### DATASET RECORDS
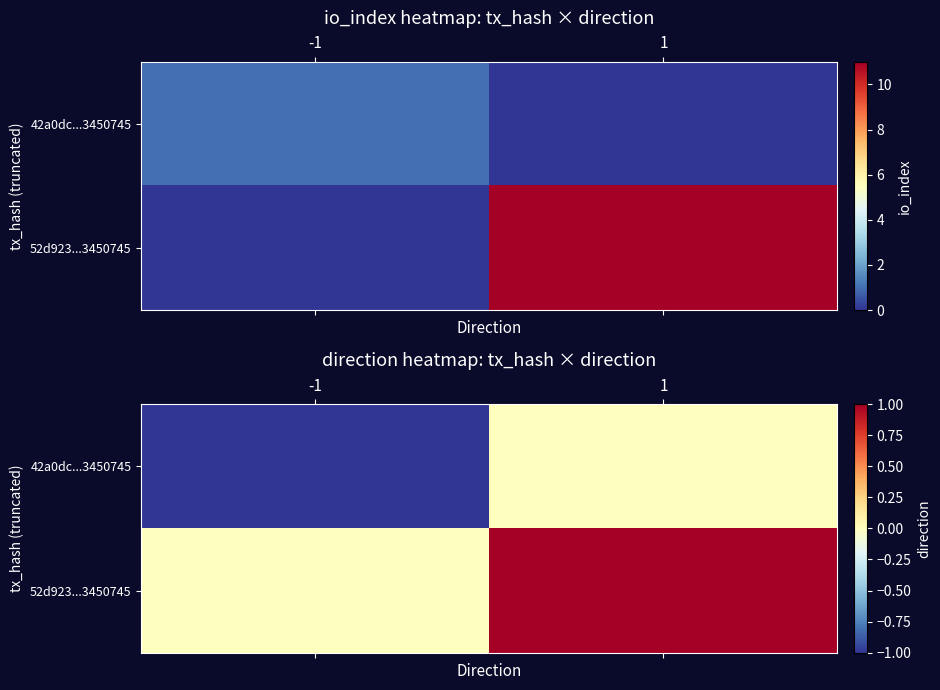

Which category has the highest value across all series?

1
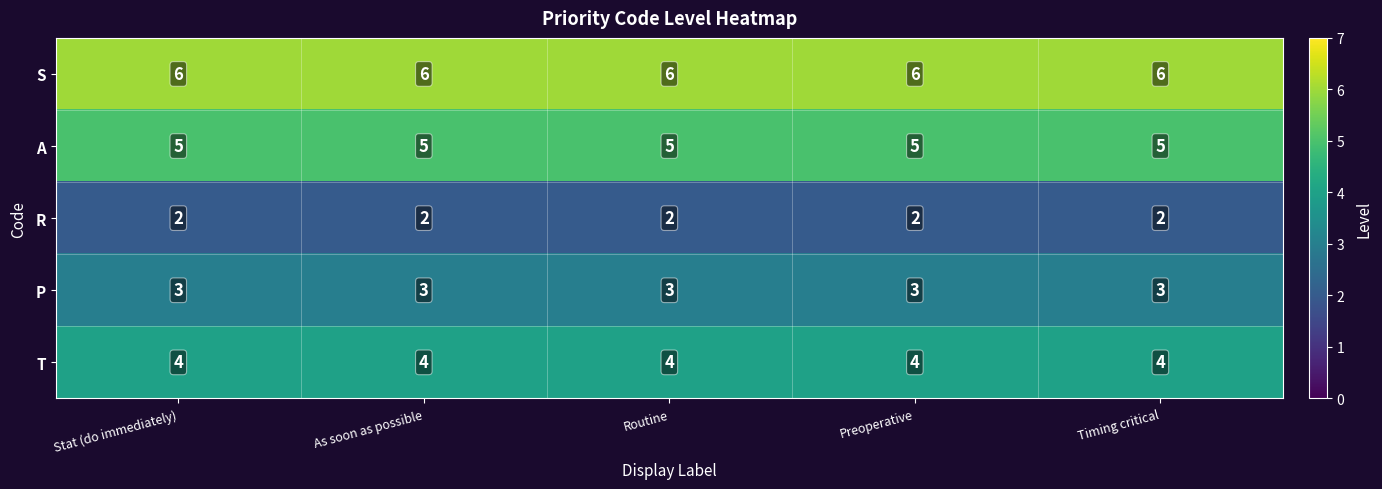

Count the number of data series in this chart.

5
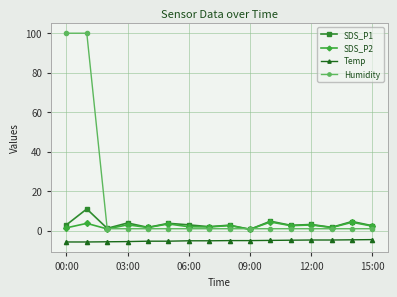

Rank the series by their maximum value, from highest to lowest.

Humidity, SDS_P1, SDS_P2, Temp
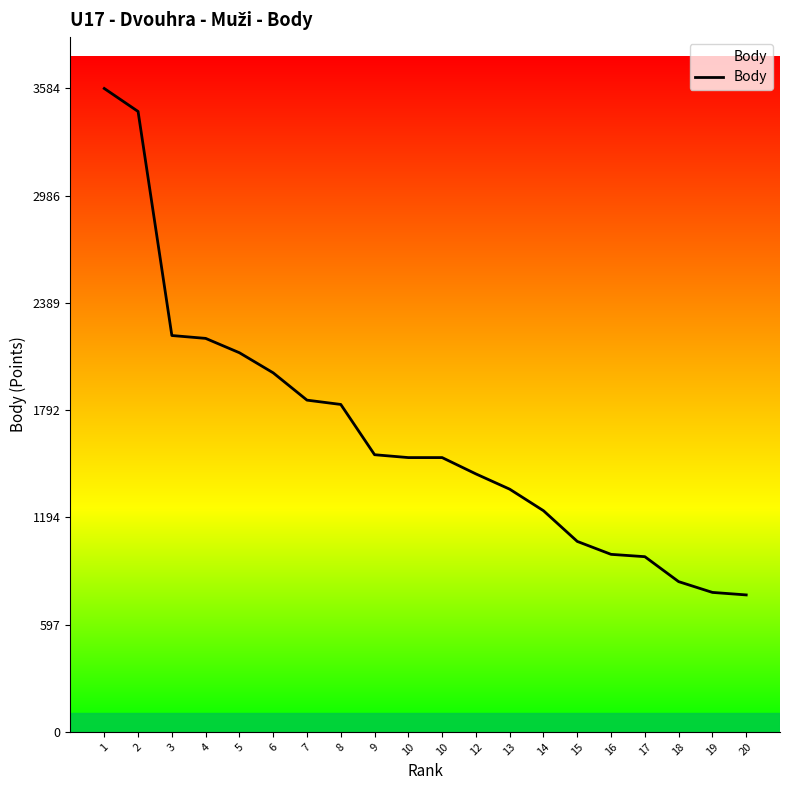

How many lines are shown in the chart?

1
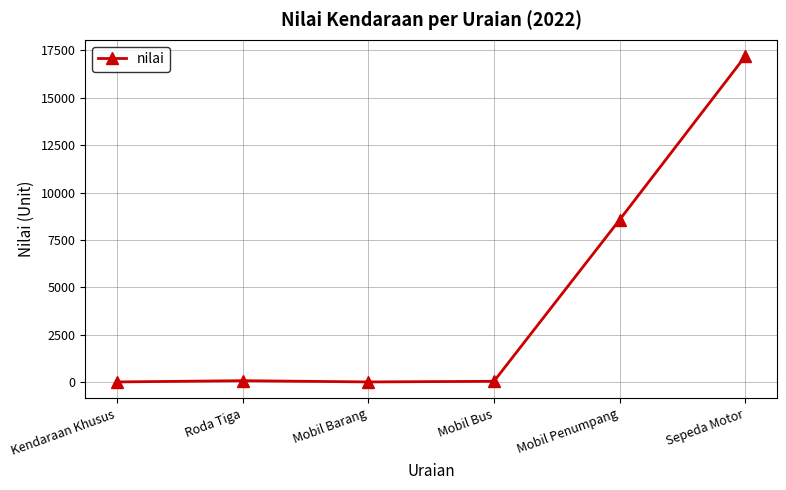

What is the change in value from Roda Tiga to Mobil Barang?

-66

### WHAT TO WORK ON
Rewrite the data above, changing every "chart" to "graph" and keeping everything else identical. Leave out the pictures.

### PROBLEM SOLUTION
Which category has the highest value across all series?

1

Count the number of data series in this graph.

5

Rank the series by their maximum value, from highest to lowest.

Humidity, SDS_P1, SDS_P2, Temp

How many lines are shown in the graph?

1

What is the change in value from Roda Tiga to Mobil Barang?

-66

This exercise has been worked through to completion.